> [Stored entries]:
▬▬▬▬▬▬

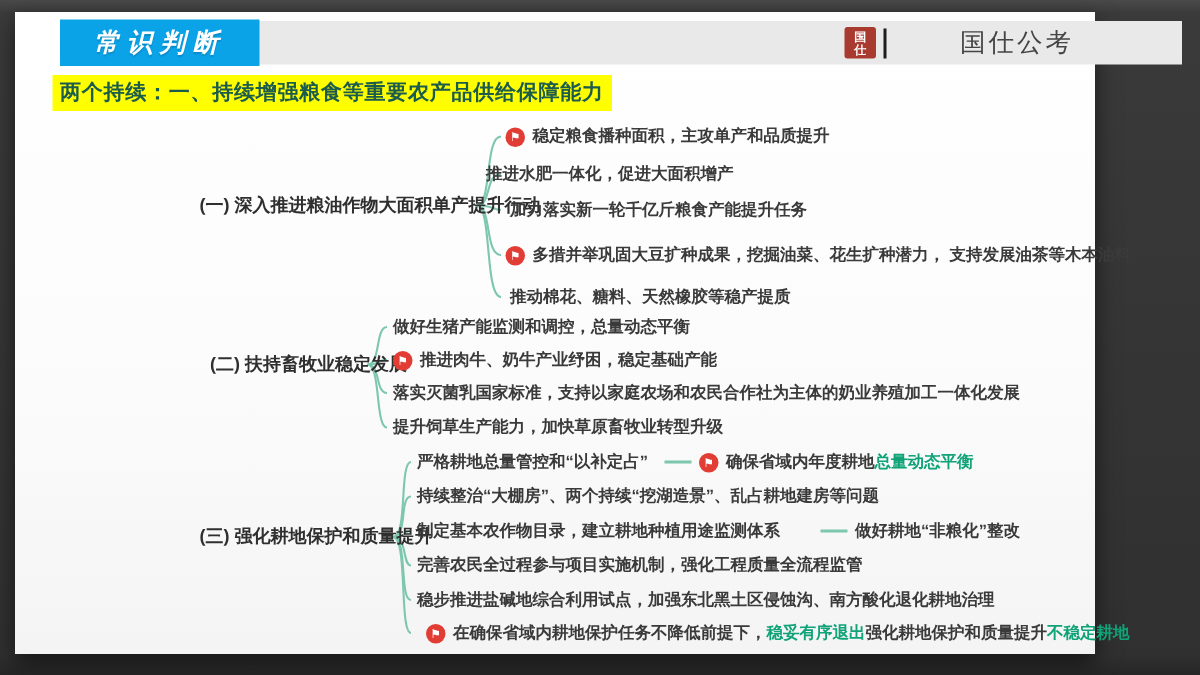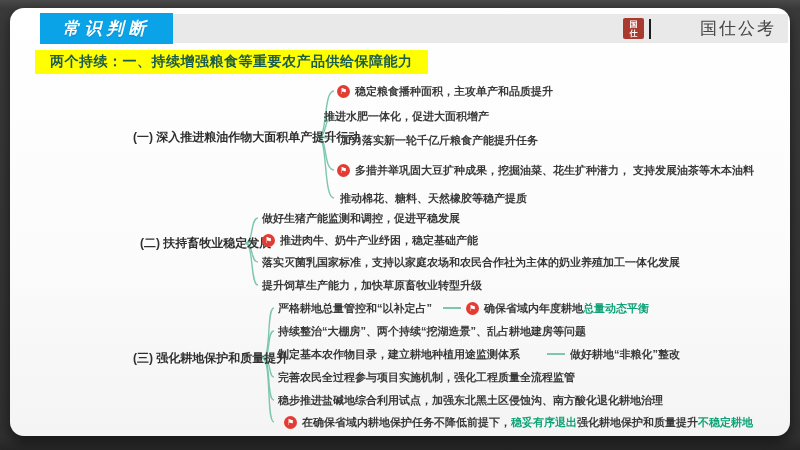--- a/index.html
+++ b/index.html
@@ -1,37 +1,37 @@
 <!DOCTYPE html>
 <html><head>
 <meta charset="utf-8">
 <style>
   * { margin:0; padding:0; box-sizing:border-box; }
   html,body { width:800px; height:450px; overflow:hidden; }
   body { background:#2f2f2f; font-family:"Liberation Sans","DejaVu Sans",sans-serif; }
   .stage { position:relative; width:800px; height:450px;
            background:linear-gradient(180deg,#4a4a4a 0%,#3a3a3a 2%,#303030 97%,#262626 100%); }
-  .slide { position:absolute; left:10px; top:8px; width:780px; height:428px;
+  .slide { position:absolute; left:10px; top:8px; width:720px; height:428px;
            background:linear-gradient(180deg,#ffffff 0%,#fbfbfb 60%,#f4f4f4 100%);
-           box-shadow:0 6px 14px rgba(0,0,0,.55);border-radius:14px; }
+           box-shadow:0 6px 14px rgba(0,0,0,.55); }
   
   .hdr-band { position:absolute; left:30px; top:6px; width:748px; height:29px; background:#e9e9e9; }
   .hdr-banner { position:absolute; left:30px; top:5px; width:133px; height:31px; background:#0aa3e8;
                 display:flex; align-items:center; justify-content:center; }
   .hdr-banner span { color:#ffffff; font-size:17px; font-weight:bold; font-style:italic;
                      letter-spacing:5px; text-shadow:0 1px 1px rgba(0,0,0,.15); }
   .logo { position:absolute; right:14px; top:6px; height:29px; display:flex; align-items:center; gap:5px; }
   .seal { width:21px; height:21px; background:#a93a30; border-radius:2px; color:#fff;
           display:flex; flex-direction:column; align-items:center; justify-content:center;
           font-size:8px; line-height:9px; font-weight:bold; font-family:"Liberation Serif",serif; }
   .logo-bar { width:2px; height:20px; background:#1d1d1d; }
   .logo-name { font-family:"Liberation Serif",serif; font-size:17px; color:#454545; letter-spacing:2px;margin-left:44px; }
   
   .title-hl { position:absolute; left:25px; top:42px; background:#ffff00; color:#1c5c4c;
-              font-size:14px; font-weight:bold; padding:3px 15px; letter-spacing:.5px; white-space:nowrap; }
+              font-size:14px; font-weight:bold; padding:3px 5px; letter-spacing:.5px; white-space:nowrap; }
   
   .map-label { position:absolute; transform:translateY(-50%); font-size:12px; font-weight:bold;
                color:#2f2f2f; white-space:nowrap; }
   .row { position:absolute; transform:translateY(-50%); display:flex; align-items:center; gap:5px; white-space:nowrap; }
   .row .t { font-size:11px; font-weight:bold; color:#3a3a3a; line-height:14px; }
   .row .t > span { display:inline; }
   .grn { color:#10a377 !important; }
   .ln { display:block; }
   .flag { width:13px; height:13px; border-radius:50%; background:#e23d35; color:#ffffff;
           font-size:8px; line-height:13px; text-align:center; flex:0 0 13px; }
@@ -103,21 +103,21 @@
       <span class="ln">支持发展油茶等木本油料</span>
     </span>
   </div>
   <div class="row" style="left:340px; top:198px">
     <span class="t">推动棉花、糖料、天然橡胶等稳产提质</span>
   </div>
 
   <div class="map-label" style="left:140px; top:243px">(二) 扶持畜牧业稳定发展</div>
 
   <div class="row" style="left:262px; top:218px">
-    <span class="t">做好生猪产能监测和调控，促进平稳发展</span>
+    <span class="t">做好生猪产能监测和调控，总量动态平衡</span>
   </div>
   <div class="row" style="left:262px; top:240px">
     <span class="flag">⚑</span>
     <span class="t">推进肉牛、奶牛产业纾困，稳定基础产能</span>
   </div>
   <div class="row" style="left:262px; top:285px">
     <span class="t">提升饲草生产能力，加快草原畜牧业转型升级</span>
   </div>
   <div class="row" style="left:262px; top:262px">
     <span class="t">落实灭菌乳国家标准，支持以家庭农场和农民合作社为主体的奶业养殖加工一体化发展</span>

▬▬▬▬▬▬

> [EXERCISE REQUIREMENTS]:
Take every line from the data that includes the word "white".

> [WRITTEN SOLUTION]:
-              font-size:14px; font-weight:bold; padding:3px 15px; letter-spacing:.5px; white-space:nowrap; }
+              font-size:14px; font-weight:bold; padding:3px 5px; letter-spacing:.5px; white-space:nowrap; }
                color:#2f2f2f; white-space:nowrap; }
   .row { position:absolute; transform:translateY(-50%); display:flex; align-items:center; gap:5px; white-space:nowrap; }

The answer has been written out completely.